L’analyse cette fois-ci est plus singulière. Elle s’inscrit dans un modèle d’évaluation tout à fait autre de stress test et de calculs stochastiques qui identifie et détermine le maillon le plus faible de la chaîne de crédit ainsi que le risque de le voir écrouler avec lui le grand Breton Woods.
Et comme on n’est pas prêt d’oublier de si peu l’affaire Lehman Brothers, il est évident que le modèle retenu prévoit une forme de château de cartes qu’ils redoutent et qui commence par :
- une succession d’impayés des dettes privées,
- une remontée rapide vers les fameuses garanties et engagements par signatures données à bras ouverts et à la va vite par les Etats et gouvernements,
- un atterrissage en catastrophe chez les banquiers centraux locaux comme c’est toujours le cas
- un dossier certainement indéfendable à produire pour les bailleurs de fonds et à leur tête l’incontournable FMI
Mais cette fois-ci, il est clair que le sort de ce fameux dossier sera tout autre.
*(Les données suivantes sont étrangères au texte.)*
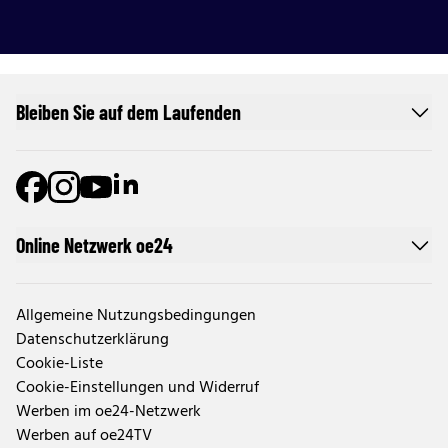
Bleiben Sie auf dem Laufenden
Online Netzwerk oe24
Allgemeine Nutzungsbedingungen
Datenschutzerklärung
Cookie-Liste
Cookie-Einstellungen und Widerruf
Werben im oe24-Netzwerk
Werben auf oe24TV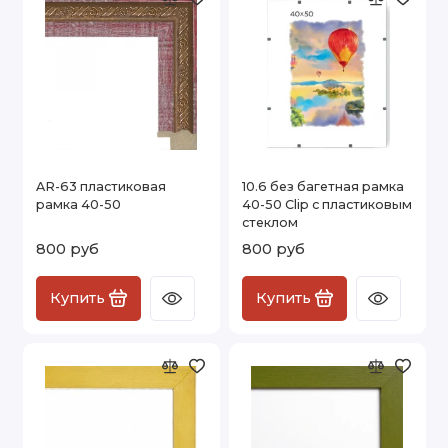
AR-63 пластиковая
10.6 без багетная рамка
рамка 40-50
40-50 Clip с пластиковым
стеклом
800 руб
800 руб
Купить
Купить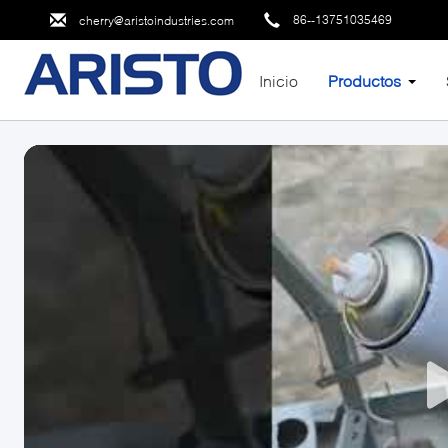
86--13751035469
cherry@aristoindustries.com
Inicio
Productos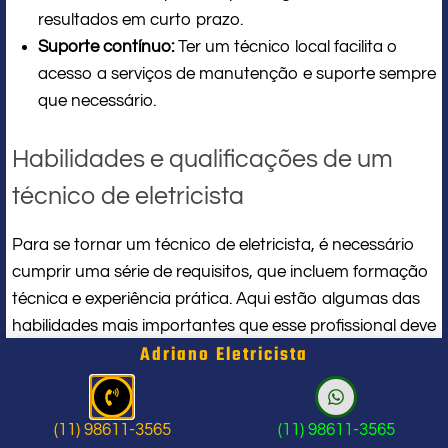
resultados em curto prazo.
Suporte contínuo:
Ter um técnico local facilita o
acesso a serviços de manutenção e suporte sempre
que necessário.
Habilidades e qualificações de um
técnico de eletricista
Para se tornar um técnico de eletricista, é necessário
cumprir uma série de requisitos, que incluem formação
técnica e experiência prática. Aqui estão algumas das
habilidades mais importantes que esse profissional deve
Adriano Eletricista
possuir:
Conhecimento técnico:
Domínio das normas de
segurança e instalação elétrica.
(11) 98611-3565
(11) 98611-3565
Le FMI, pour ces pays émergents, brandira certainement un nouveau dictat légitime et rationnel bien loin des discours farfelus et humanitaires qu’il n’a cessé d’employer depuis le début de la crise sanitaire.
Un nouveau traitement chimio thérapeutique sera ainsi dispensé sans la moindre vergogne aux économies les plus métastasées afin de sauver principalement les créanciers majeurs.
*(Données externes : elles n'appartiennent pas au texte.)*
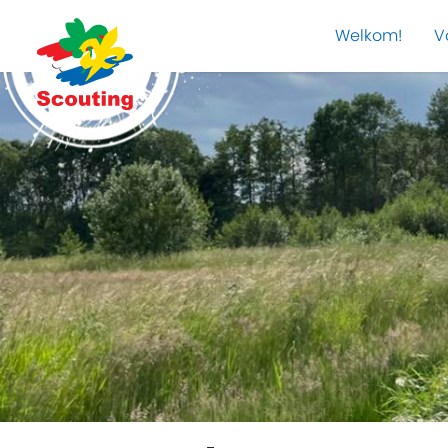
Welkom!
V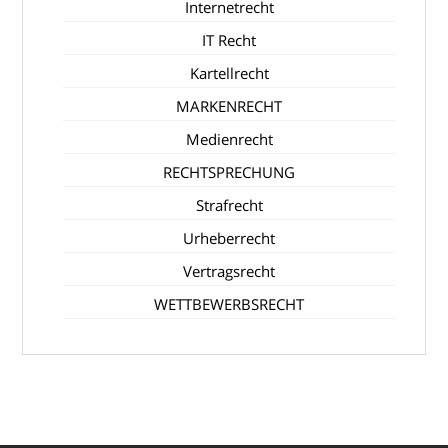
Internetrecht
IT Recht
Kartellrecht
MARKENRECHT
Medienrecht
RECHTSPRECHUNG
Strafrecht
Urheberrecht
Vertragsrecht
WETTBEWERBSRECHT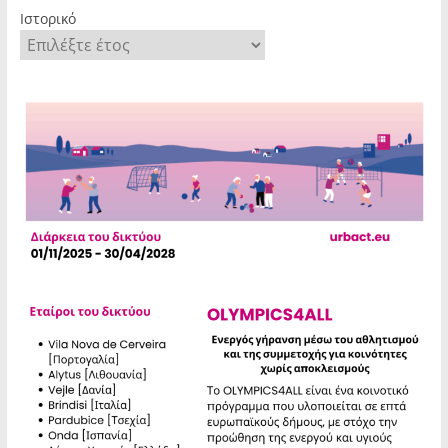
Ιστορικό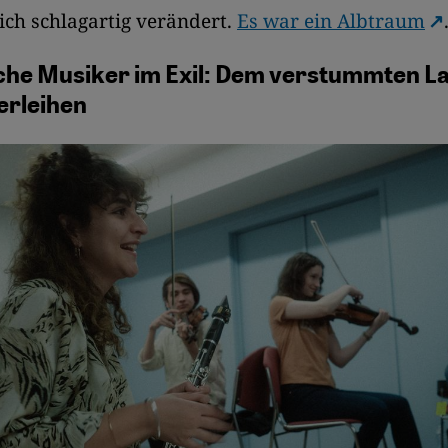
ich schlagartig verändert.
Es war ein Albtraum
he Musiker im Exil: Dem verstummten La
erleihen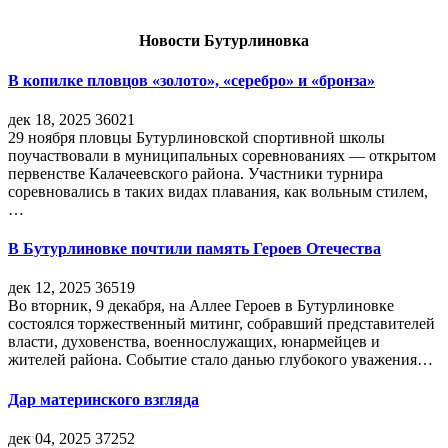
Новости Бутурлиновка
В копилке пловцов «золото», «серебро» и «бронза»
дек 18, 2025
36021
29 ноября пловцы Бутурлиновской спортивной школы
поучаствовали в муниципальных соревнованиях — открытом
первенстве Калачеевского района. Участники турнира
соревновались в таких видах плавания, как вольным стилем,
…
В Бутурлиновке почтили память Героев Отечества
дек 12, 2025
36519
Во вторник, 9 декабря, на Аллее Героев в Бутурлиновке
состоялся торжественный митинг, собравший представителей
власти, духовенства, военнослужащих, юнармейцев и
жителей района. Событие стало данью глубокого уважения…
Дар материнского взгляда
дек 04, 2025
37252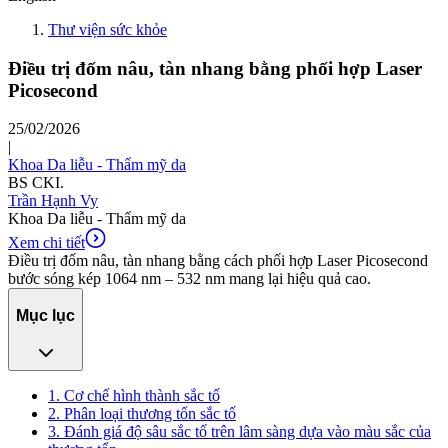
Thư viện sức khỏe
Điều trị đốm nâu, tàn nhang bằng phối hợp Laser
Picosecond
25/02/2026
|
Khoa Da liễu - Thẩm mỹ da
BS CKI.
Trần Hạnh Vy
Khoa Da liễu - Thẩm mỹ da
Xem chi tiết
Điều trị đốm nâu, tàn nhang bằng cách phối hợp Laser Picosecond
bước sóng kép 1064 nm – 532 nm mang lại hiệu quả cao.
Mục lục
1. Cơ chế hình thành sắc tố
2. Phân loại thương tổn sắc tố
3. Đánh giá độ sâu sắc tố trên lâm sàng dựa vào màu sắc của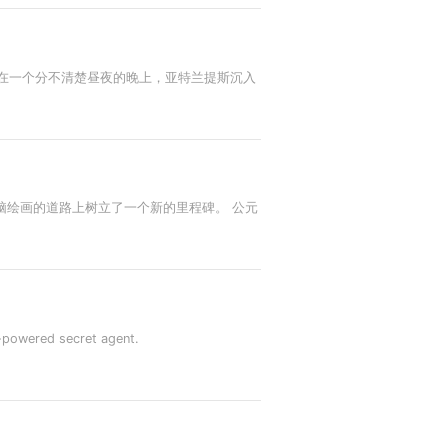
“在一个分不清楚昼夜的晚上，亚特兰提斯沉入
脑绘画的道路上树立了一个新的里程碑。 公元
powered secret agent.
Sauf que l’histoire nous a souvent enseigné que ce sont toujours les dettes qui provoquent les plus douloureux désordres et ensuite la recherche lente de nouveaux équilibres ou compromis.
Et là j’essaie toujours de me rappeler la phrase suivante sur le site du FMI « A époque exceptionnelle, action exceptionnelle » et j’ajoute parmi la série de mesures proposées la suspension des remboursements des dettes bilatérales officielles pour les pays pauvres jusqu’à la fin de 2020.
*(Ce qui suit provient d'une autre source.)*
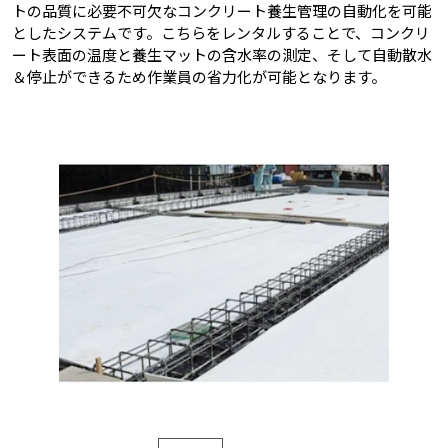
トの品質に必要不可欠なコンクリート養生管理の自動化を可能
としたシステムです。こちらをレンタルすることで、コンクリ
ート表面の温度と養生マットの含水率の測定、そして自動散水
＆停止ができるため作業員の省力化が可能となります。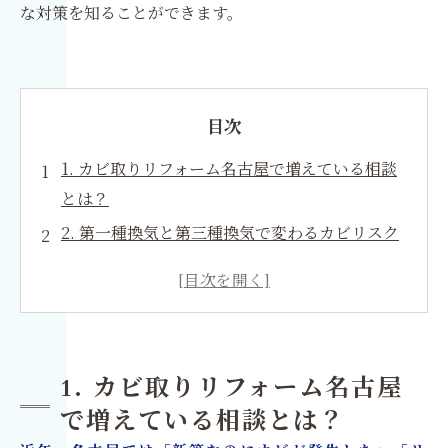
な対策を知ることができます。
目次
1. カビ取りリフォーム名古屋で増えている相談
とは？
2. 第一種換気と第三種換気で変わるカビリスク
3. ZEH住宅・気密住宅で結露が起きる本当の原
因
4. 表面だけでは再発する？本当に必要なカビ除
去とは
1. カビ取りリフォーム名古屋
5. カビ取りとリフォームを一緒に行うべき理由
で増えている相談とは？
6. 含水率測定と真菌検査が重要な理由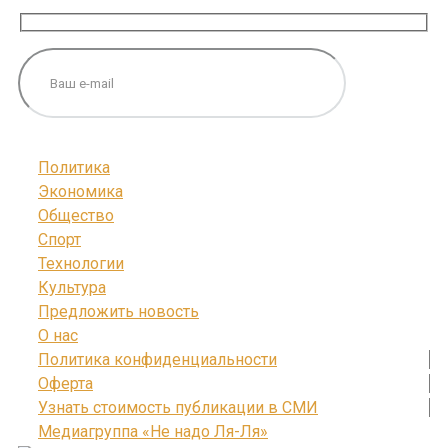
Политика
Экономика
Общество
Спорт
Технологии
Культура
Предложить новость
О нас
Политика конфиденциальности
Оферта
Узнать стоимость публикации в СМИ
Медиагруппа «Не надо Ля-Ля»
Toutefois la 2ème vague de la pandémie s’annonce pour certains pays plus meurtrière, je suis donc curieux de voir la réaction du FMI si on lui demande aimablement de suspendre tout simplement les règlements rien que pour le 1er semestre de l’année 2021 et de radier de manière populiste les intérêts intercalaires !
Malheureusement, cette demande sous forme de vœux me rappelle un fameux proverbe arabe qui dit que « pour qu’on t’obéisse demande le possible ».
Et là, il est évident que la Banque Centrale du Monde en l’occurrence le FMI doit, avant tout, sauver son vieux système à partir duquel elle puise sa force et son existence quitte à sacrifier au passage certaines économies pauvres. Une situation qui m’interpelle au plus profond de moi-même et me rappelle des souvenirs et une histoire douloureuse que la Tunisie n’est pas prête d’oublier : La rue de la commission.
D’ailleurs, à ce rythme j’anticipe déjà son aménagement du côté du Lac 2 pour bien accueillir nos créanciers.
En tout cas, j’espère de tout mon cœur pour nos chers enfants que l’histoire n’est pas toujours un éternel recommencement.